[Challenges]:
• a. In the forum post about a site that sells IP ranges to spammers, rewrite the quoted paragraph beginning "OPTION ONE:Purchase a virgin clean" as a bulleted list that keeps its main facts.
• b. Check three statements against the forum post about a site that sells IP ranges to spammers. For each, answer yes or no and quote the words from the post that decide it.
(i) The poster found the site on their own.
(ii) The server cost is included in the IP prices.
(iii) A three-month rental of a /22 can be paid as one $3000.00 lump sum.
• c. Carry on the forum post about a site that sells IP ranges to spammers, picking up right after its last sentence.

[Document passage]:
>> start
# Want to buy an IP range to spam with? There’s a site for that



## drmike (Aug 13, 2015)

One of the good guys today sent me something to cheer me up and make me spit milk at the monitor.

Ever wondered where Spammers go shopping?  There is a site for it:

http://www.mailerforum.com/

This one is a good one to start with: http://www.mailerforum.com/xf/threads/virgin-clean-24s-300-00.5258/



Quote said:


> OPTION ONE:Purchase a virgin clean a /24 the 1st month @ rack rate, get your 2nd month for $300.00. Minimum 2 month term commit.OPTION TWO:Purchase a virgin clean /24 @ rack rate and get a 2nd one for $300.00. Price is recurring for 2 month term commitment. OPTION THREE:Purchase 1 x /22 @ rack rate for the 1st month and get the 2nd month for $1000.00. Minimum 2 month term. You also have the option to pay $3000.00 in a lump sum for a 3 month rental (i.e. $1000.00/month). With each of these options, I only have a limited number of allocations at these prices. Server expense is additional to the cost of ips listed above. Offer good until week's end or all sold. You're typically looking at a 48-72 business hour turn around once payment received. Contact me direct with any questions.
>> end
[Given entries]:
>> start
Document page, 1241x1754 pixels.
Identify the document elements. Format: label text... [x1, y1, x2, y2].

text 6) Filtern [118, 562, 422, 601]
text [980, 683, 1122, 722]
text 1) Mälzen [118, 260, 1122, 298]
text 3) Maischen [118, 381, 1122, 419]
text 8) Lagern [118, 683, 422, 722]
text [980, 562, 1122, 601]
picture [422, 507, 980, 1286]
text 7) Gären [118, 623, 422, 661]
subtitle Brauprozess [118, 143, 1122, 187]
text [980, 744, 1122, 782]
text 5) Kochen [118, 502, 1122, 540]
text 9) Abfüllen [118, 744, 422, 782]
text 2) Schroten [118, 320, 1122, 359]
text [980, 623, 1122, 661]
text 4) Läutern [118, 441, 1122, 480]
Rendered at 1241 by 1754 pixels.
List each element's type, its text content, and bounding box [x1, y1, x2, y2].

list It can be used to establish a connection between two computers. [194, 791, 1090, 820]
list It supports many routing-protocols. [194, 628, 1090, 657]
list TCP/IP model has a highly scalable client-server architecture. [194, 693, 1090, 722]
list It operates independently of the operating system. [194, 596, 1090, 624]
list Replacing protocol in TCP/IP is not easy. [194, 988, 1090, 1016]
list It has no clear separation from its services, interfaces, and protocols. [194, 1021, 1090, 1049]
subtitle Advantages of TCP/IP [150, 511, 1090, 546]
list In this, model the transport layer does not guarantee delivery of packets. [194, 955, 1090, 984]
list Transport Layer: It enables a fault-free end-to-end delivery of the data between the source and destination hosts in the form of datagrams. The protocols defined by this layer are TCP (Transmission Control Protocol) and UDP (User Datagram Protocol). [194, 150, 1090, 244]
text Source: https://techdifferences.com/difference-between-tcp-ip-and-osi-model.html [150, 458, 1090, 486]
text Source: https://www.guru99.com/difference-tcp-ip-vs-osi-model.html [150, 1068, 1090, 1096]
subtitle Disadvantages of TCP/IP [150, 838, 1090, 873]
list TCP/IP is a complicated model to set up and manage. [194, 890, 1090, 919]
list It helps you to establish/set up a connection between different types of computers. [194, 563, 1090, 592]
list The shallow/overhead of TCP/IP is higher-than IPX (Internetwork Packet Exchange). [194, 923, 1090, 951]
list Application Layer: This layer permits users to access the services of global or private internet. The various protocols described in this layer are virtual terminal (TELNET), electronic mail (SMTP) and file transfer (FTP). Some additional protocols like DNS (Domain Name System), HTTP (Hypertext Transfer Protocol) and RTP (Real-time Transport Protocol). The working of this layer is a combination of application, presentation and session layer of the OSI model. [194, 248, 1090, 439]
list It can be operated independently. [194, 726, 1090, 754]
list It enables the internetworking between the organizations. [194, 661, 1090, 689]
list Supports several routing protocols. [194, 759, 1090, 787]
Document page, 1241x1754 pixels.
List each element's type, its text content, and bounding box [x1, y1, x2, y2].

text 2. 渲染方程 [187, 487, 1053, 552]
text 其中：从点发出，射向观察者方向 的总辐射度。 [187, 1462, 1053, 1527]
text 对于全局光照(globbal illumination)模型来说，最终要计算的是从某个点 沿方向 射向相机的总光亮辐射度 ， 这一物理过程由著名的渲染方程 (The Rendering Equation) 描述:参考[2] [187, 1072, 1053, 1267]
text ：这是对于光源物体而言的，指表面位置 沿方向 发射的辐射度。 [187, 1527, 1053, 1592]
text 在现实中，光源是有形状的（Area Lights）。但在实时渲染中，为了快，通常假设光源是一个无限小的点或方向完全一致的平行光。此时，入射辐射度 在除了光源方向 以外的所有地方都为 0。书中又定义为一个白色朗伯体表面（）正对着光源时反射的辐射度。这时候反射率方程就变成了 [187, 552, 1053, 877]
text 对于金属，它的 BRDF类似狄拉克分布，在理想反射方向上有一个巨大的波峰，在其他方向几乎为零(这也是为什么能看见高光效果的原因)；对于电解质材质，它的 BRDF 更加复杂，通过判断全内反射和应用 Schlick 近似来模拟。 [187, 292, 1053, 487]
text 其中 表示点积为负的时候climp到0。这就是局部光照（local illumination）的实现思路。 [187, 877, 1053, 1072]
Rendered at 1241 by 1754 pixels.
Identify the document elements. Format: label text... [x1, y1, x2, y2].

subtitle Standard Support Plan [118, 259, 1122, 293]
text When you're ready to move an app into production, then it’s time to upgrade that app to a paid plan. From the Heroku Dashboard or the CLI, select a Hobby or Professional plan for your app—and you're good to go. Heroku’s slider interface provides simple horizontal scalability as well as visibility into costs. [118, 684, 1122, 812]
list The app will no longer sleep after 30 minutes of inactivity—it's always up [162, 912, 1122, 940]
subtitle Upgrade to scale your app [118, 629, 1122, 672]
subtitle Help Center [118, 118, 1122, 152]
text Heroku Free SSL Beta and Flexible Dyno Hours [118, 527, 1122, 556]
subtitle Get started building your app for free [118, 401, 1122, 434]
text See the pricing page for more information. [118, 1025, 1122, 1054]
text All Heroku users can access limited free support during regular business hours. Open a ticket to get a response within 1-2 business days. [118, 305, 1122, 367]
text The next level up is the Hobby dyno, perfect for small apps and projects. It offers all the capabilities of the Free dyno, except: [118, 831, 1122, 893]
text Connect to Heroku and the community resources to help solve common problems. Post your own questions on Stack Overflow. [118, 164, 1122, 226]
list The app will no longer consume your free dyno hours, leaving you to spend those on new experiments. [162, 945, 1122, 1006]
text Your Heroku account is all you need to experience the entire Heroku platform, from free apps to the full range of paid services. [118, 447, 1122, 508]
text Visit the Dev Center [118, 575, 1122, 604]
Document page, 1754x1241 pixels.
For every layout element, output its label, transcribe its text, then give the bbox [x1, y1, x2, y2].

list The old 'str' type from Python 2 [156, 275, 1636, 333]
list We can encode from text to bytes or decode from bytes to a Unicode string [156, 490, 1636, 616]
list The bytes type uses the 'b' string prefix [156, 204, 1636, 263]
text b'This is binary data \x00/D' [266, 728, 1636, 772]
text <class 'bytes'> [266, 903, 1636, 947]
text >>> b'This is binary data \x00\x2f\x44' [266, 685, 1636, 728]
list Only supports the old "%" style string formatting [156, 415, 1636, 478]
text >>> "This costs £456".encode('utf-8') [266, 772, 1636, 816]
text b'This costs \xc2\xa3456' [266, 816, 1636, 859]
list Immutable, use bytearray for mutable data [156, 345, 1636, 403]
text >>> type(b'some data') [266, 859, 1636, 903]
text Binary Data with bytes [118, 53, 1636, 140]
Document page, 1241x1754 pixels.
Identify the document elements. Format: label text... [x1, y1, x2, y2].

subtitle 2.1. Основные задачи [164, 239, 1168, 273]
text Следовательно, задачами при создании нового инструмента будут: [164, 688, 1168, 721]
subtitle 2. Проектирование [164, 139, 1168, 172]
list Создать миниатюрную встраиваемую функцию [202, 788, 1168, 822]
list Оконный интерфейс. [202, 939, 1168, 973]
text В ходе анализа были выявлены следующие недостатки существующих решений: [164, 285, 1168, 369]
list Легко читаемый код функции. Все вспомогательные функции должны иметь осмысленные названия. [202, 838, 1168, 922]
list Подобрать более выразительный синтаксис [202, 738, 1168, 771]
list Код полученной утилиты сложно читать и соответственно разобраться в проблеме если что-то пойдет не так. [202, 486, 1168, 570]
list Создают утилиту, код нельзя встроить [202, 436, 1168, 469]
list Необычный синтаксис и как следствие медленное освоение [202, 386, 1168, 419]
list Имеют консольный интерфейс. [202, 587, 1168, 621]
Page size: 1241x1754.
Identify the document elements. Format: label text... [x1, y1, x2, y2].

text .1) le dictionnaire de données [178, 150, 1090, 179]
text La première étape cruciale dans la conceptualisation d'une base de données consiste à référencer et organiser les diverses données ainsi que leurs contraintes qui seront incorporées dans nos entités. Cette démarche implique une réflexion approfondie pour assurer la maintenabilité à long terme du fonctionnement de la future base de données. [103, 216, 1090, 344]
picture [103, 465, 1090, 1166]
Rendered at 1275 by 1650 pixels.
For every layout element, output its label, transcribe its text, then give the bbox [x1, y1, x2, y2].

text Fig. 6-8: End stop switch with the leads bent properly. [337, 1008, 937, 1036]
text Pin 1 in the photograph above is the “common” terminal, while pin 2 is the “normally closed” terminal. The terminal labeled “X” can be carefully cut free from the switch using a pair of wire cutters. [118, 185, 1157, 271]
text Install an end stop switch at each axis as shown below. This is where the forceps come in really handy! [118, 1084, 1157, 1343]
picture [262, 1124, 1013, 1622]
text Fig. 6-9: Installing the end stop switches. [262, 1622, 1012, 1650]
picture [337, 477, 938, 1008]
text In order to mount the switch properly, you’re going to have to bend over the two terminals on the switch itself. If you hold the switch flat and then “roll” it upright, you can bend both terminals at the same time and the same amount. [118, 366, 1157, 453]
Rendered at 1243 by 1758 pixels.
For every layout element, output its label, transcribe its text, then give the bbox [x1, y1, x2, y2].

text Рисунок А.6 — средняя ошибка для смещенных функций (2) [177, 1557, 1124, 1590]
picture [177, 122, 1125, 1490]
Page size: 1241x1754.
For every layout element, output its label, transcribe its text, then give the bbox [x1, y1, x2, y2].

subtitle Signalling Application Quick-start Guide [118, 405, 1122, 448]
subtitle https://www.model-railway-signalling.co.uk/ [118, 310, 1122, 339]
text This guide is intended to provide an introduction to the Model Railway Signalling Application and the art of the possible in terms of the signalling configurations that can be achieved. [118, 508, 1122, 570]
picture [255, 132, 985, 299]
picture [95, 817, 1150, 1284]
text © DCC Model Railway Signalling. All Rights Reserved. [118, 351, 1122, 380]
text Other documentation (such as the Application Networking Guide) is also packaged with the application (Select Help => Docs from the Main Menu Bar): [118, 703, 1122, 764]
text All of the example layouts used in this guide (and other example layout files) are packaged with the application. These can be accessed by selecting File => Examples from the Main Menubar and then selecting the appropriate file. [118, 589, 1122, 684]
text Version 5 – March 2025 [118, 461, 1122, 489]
>> end
[Answers for this exercise]:
• a.
- Option one: a clean /24 at rack rate for the first month, with the second month at $300.00 and a minimum two-month term.
- Option two: a clean /24 at rack rate plus a second one for $300.00, with the price recurring for a two-month commitment.
- Option three: a /22 at rack rate for the first month, with the second month at $1000.00 and a minimum two-month term. Alternatively, $3000.00 paid at once covers a three-month rental ($1000.00 per month).
- Only a limited number of allocations are available at these prices.
- Server costs are extra.
- The offer lasts until the end of the week or until everything is sold.
- Turnaround is usually 48 to 72 business hours after payment.
- Questions go directly to the seller.

• b.
(i) No: "One of the good guys today sent me something"
(ii) No: "Server expense is additional to the cost of ips listed above."
(iii) Yes: "You also have the option to pay $3000.00 in a lump sum for a 3 month rental"

• c.
----------



## Robert (Aug 13, 2015)

My favorite thread: http://www.mailerforum.com/xf/threads/best-deal-2015.5209/

This guy literally posted his range in the thread!


----------



## drmike (Aug 13, 2015)

Crazy Spamhaus isn't pre-flagging/parsing that site.   There are so many of these public displays of insanity.


----------



## Tyler (Aug 13, 2015)

That's odd. I always thought the URL was colocrossing.com.


----------



## HalfEatenPie (Aug 13, 2015)

What the...

He's basically hijacking IPs to use for spamming operations.


----------



## GIANT_CRAB (Aug 14, 2015)

Damn it, idiots everywhere.


----------



## AuroraZero (Aug 19, 2015)

> Damn it, idiots everywhere.



This surprises you why? There is a site out there for everything if you want to look hard enough. Whether if it is topside or below you can find it if you want it.


----------



## host4go (Aug 19, 2015)

I particularly like how one spammer complains about being ripped of by another spammer. (About Some VPS with dirty IPs)



Quote said:


> a.patrick just needs to be banned from this forum so that he can no longer victimize the people that haven't gone through enough threads to see that he is a thief and a liar...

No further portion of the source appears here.